[Opening Records provided section]

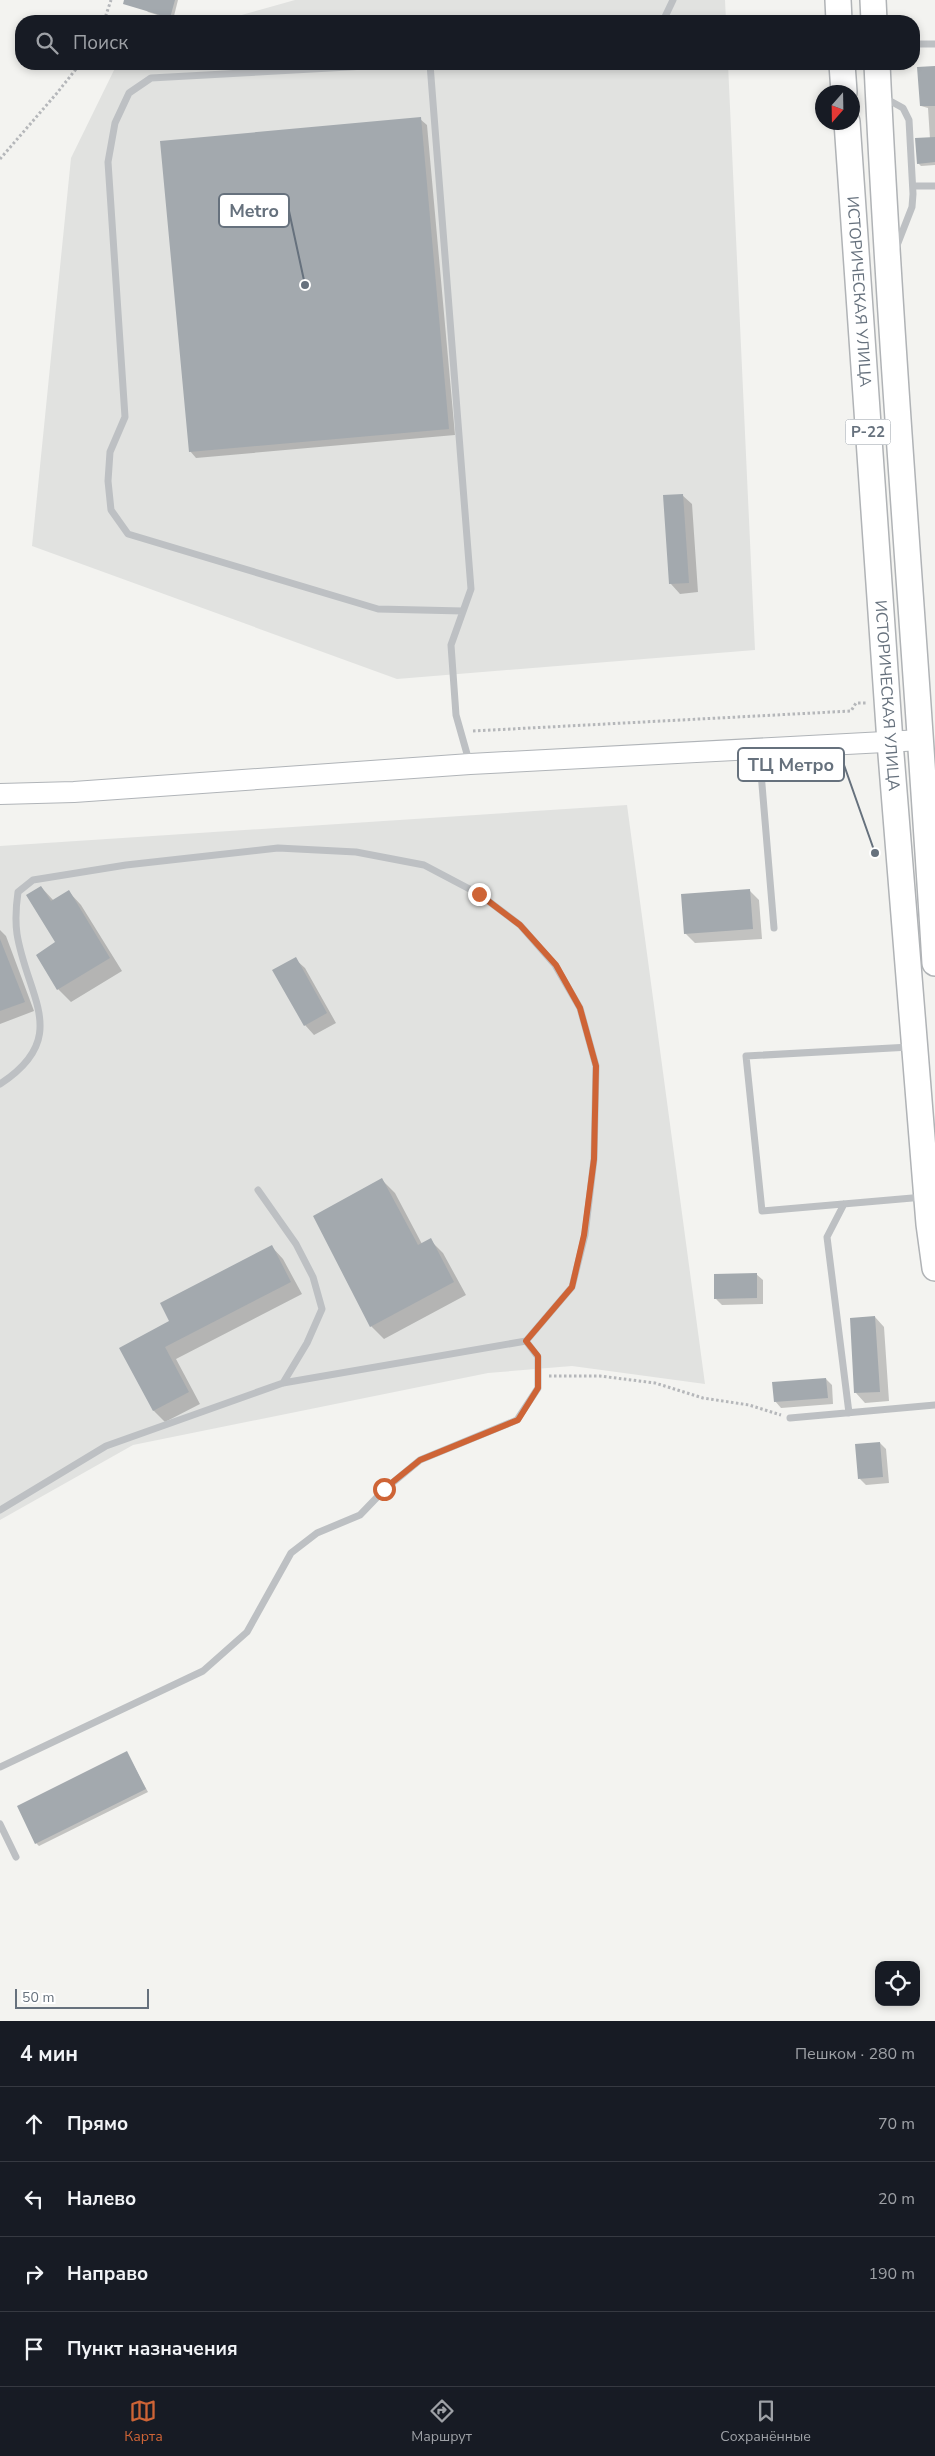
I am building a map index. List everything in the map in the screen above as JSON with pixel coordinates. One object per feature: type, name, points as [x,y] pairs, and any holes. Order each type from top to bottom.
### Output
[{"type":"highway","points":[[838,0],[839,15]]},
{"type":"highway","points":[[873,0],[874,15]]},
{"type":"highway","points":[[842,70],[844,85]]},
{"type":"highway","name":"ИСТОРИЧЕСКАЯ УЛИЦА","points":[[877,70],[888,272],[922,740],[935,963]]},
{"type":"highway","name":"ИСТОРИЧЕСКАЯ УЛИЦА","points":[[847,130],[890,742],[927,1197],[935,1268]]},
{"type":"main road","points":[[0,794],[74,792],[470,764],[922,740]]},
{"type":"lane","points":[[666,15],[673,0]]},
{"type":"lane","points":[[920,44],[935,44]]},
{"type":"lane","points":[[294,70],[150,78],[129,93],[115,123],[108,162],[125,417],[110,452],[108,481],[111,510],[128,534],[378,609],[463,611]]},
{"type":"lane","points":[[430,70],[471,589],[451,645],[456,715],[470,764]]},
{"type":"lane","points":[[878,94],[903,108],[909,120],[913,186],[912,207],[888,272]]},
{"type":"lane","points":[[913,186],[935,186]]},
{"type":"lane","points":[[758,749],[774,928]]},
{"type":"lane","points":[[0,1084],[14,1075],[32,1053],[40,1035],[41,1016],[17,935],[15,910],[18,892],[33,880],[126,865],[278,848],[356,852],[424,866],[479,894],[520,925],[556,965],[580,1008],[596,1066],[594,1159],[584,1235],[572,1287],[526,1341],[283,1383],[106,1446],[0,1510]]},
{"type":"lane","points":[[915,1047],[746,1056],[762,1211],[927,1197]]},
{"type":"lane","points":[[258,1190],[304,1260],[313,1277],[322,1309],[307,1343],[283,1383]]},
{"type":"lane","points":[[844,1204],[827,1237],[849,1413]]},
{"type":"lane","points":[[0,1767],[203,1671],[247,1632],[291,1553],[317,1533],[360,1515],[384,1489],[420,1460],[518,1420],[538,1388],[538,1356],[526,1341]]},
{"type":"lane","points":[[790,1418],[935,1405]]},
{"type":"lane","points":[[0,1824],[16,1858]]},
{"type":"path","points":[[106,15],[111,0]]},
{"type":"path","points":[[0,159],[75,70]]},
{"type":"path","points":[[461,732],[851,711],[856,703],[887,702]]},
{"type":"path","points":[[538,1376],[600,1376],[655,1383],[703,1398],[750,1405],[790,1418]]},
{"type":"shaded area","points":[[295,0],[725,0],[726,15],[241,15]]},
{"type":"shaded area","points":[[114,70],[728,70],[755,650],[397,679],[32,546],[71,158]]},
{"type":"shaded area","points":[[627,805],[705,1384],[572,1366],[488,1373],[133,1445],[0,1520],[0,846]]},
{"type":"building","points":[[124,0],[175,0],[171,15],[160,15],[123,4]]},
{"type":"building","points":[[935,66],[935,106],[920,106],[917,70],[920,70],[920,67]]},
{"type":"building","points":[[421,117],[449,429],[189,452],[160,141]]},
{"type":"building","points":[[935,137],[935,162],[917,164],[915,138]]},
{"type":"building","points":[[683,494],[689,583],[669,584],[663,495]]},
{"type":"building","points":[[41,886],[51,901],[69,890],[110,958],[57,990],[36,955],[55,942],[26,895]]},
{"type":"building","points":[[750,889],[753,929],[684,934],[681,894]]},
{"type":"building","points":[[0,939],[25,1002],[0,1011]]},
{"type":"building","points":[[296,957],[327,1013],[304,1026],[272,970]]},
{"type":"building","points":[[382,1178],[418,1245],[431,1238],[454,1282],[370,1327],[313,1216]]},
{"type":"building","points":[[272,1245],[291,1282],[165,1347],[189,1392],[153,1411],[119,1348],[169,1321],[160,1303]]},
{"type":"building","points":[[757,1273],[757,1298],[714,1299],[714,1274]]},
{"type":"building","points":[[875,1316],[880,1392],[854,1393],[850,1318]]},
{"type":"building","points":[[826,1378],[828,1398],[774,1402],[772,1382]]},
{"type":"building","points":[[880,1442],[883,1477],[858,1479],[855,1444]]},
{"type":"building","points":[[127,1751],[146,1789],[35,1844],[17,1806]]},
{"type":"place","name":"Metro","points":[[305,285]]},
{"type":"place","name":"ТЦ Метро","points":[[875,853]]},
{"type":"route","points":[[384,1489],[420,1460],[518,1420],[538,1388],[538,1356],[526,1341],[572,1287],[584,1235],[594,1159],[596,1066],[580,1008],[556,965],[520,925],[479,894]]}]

[Closing Records provided section]
[Opening Records provided section]

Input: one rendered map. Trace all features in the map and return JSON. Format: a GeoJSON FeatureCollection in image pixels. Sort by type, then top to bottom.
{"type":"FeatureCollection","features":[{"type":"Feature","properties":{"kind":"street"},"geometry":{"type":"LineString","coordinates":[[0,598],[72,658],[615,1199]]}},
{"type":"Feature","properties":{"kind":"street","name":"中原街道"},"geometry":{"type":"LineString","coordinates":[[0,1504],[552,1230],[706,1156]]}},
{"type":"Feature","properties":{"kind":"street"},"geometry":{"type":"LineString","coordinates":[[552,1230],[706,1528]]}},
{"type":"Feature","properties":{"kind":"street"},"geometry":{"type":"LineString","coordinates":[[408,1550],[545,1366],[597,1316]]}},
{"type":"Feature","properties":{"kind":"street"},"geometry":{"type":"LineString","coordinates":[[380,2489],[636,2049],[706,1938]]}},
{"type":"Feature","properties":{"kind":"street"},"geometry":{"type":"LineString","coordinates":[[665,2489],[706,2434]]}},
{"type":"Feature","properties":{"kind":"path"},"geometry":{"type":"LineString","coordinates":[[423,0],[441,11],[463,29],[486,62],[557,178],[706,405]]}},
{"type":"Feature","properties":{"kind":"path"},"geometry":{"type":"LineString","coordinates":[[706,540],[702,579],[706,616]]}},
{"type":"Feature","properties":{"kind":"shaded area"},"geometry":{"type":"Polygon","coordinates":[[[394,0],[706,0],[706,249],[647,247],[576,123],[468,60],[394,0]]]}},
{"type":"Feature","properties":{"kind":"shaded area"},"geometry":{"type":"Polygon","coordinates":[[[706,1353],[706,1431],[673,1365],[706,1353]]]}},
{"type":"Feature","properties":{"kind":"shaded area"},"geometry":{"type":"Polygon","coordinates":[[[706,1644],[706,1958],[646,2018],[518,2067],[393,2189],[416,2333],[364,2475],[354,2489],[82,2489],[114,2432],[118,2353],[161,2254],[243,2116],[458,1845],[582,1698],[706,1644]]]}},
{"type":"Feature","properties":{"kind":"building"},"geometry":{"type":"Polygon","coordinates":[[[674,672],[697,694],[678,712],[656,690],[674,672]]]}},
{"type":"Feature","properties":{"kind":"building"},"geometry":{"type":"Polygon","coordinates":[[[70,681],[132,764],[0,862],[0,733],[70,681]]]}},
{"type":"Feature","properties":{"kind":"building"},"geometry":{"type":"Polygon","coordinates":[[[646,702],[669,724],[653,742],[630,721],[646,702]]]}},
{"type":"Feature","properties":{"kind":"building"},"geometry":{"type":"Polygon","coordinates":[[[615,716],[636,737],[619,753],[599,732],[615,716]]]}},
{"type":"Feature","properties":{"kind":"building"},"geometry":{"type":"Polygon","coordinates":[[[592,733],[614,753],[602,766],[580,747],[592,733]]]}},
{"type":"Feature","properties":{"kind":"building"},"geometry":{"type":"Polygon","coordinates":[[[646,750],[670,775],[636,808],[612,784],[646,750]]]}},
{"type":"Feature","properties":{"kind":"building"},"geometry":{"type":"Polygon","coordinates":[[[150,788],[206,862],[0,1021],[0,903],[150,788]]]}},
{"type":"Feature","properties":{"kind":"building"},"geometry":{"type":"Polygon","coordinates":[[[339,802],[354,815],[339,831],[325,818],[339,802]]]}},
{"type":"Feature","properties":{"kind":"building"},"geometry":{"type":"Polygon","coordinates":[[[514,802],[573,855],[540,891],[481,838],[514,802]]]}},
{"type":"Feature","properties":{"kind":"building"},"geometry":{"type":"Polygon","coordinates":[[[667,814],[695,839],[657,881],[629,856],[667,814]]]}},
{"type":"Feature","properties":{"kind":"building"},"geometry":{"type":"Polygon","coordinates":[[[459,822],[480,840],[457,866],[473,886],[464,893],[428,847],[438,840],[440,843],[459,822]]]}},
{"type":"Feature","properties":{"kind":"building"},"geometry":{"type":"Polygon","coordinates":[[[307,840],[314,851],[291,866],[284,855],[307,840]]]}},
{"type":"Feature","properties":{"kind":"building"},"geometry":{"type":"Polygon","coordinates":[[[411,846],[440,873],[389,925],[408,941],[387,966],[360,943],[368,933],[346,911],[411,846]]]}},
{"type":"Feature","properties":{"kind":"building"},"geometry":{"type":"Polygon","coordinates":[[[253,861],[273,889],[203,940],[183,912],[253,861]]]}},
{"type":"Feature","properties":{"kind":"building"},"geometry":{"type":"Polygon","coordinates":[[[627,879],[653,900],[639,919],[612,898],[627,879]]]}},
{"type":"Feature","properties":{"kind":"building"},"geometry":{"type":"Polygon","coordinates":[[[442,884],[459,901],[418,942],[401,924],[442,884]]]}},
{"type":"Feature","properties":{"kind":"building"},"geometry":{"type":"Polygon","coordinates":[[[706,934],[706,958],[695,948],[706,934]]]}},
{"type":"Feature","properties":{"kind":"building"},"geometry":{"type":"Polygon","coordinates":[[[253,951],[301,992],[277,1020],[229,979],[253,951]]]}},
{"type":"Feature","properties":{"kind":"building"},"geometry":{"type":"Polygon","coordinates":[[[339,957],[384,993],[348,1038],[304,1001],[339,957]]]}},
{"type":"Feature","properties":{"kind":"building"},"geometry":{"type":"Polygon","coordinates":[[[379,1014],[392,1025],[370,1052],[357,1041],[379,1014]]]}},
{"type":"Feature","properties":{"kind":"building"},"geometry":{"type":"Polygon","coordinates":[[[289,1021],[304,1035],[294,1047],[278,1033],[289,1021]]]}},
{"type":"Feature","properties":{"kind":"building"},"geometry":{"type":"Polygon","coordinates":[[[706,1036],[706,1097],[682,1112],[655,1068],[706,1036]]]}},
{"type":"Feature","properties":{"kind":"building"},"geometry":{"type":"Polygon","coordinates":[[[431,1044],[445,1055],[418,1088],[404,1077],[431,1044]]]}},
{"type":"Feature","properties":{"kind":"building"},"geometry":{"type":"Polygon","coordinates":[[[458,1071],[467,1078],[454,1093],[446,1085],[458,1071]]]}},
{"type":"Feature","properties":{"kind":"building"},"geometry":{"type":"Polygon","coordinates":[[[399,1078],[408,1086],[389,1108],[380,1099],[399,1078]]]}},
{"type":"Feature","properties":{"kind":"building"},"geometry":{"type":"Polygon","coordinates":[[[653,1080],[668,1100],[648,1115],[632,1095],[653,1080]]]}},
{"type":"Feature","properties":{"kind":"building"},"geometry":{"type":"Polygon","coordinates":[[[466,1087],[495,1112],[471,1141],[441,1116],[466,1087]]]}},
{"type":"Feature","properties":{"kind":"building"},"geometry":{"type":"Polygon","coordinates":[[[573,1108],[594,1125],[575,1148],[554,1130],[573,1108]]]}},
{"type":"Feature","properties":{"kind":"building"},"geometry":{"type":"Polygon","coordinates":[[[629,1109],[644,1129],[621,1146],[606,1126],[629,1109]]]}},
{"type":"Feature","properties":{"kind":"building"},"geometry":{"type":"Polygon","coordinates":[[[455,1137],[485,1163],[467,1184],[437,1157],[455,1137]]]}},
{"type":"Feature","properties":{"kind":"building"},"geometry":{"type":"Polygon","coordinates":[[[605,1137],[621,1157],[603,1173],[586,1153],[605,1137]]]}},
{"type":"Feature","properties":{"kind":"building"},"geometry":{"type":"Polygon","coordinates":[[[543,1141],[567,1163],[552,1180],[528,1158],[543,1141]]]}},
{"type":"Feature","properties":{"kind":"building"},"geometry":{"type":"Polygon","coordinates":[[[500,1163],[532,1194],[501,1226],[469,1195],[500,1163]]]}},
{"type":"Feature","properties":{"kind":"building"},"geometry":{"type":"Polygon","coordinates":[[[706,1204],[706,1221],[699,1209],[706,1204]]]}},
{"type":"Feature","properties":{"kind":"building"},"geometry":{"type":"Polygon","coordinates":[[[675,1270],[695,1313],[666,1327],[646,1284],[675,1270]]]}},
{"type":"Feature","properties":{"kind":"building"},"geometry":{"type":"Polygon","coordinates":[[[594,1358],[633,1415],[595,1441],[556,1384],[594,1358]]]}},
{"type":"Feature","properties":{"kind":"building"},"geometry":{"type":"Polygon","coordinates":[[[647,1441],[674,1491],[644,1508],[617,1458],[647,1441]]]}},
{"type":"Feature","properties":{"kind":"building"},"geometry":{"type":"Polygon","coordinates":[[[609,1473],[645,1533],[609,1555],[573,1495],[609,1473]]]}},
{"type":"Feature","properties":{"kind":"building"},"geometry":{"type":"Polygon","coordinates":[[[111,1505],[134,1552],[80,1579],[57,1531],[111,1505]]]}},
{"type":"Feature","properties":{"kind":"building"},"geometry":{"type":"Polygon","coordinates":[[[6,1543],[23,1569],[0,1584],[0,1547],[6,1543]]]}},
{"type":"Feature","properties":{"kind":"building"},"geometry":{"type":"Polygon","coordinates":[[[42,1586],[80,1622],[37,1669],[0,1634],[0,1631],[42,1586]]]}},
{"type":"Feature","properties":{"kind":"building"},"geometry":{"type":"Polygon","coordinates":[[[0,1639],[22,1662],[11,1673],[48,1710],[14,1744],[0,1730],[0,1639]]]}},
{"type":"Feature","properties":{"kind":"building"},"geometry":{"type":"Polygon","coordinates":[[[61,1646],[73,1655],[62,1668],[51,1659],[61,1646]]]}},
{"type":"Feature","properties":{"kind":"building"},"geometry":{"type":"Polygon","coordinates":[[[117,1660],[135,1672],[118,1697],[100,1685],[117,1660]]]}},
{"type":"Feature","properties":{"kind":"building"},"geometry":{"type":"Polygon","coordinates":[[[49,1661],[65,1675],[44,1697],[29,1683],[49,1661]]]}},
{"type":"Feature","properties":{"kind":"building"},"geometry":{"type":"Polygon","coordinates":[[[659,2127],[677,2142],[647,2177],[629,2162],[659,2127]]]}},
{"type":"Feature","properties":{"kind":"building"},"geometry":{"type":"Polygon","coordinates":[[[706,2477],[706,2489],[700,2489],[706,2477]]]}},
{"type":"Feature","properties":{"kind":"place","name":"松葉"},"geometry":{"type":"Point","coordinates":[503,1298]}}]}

[Closing Records provided section]

### Task statement:
Count how many lines of the entries contain the word "ИСТОРИЧЕСКАЯ", and respond with that count only.

### Written response:
2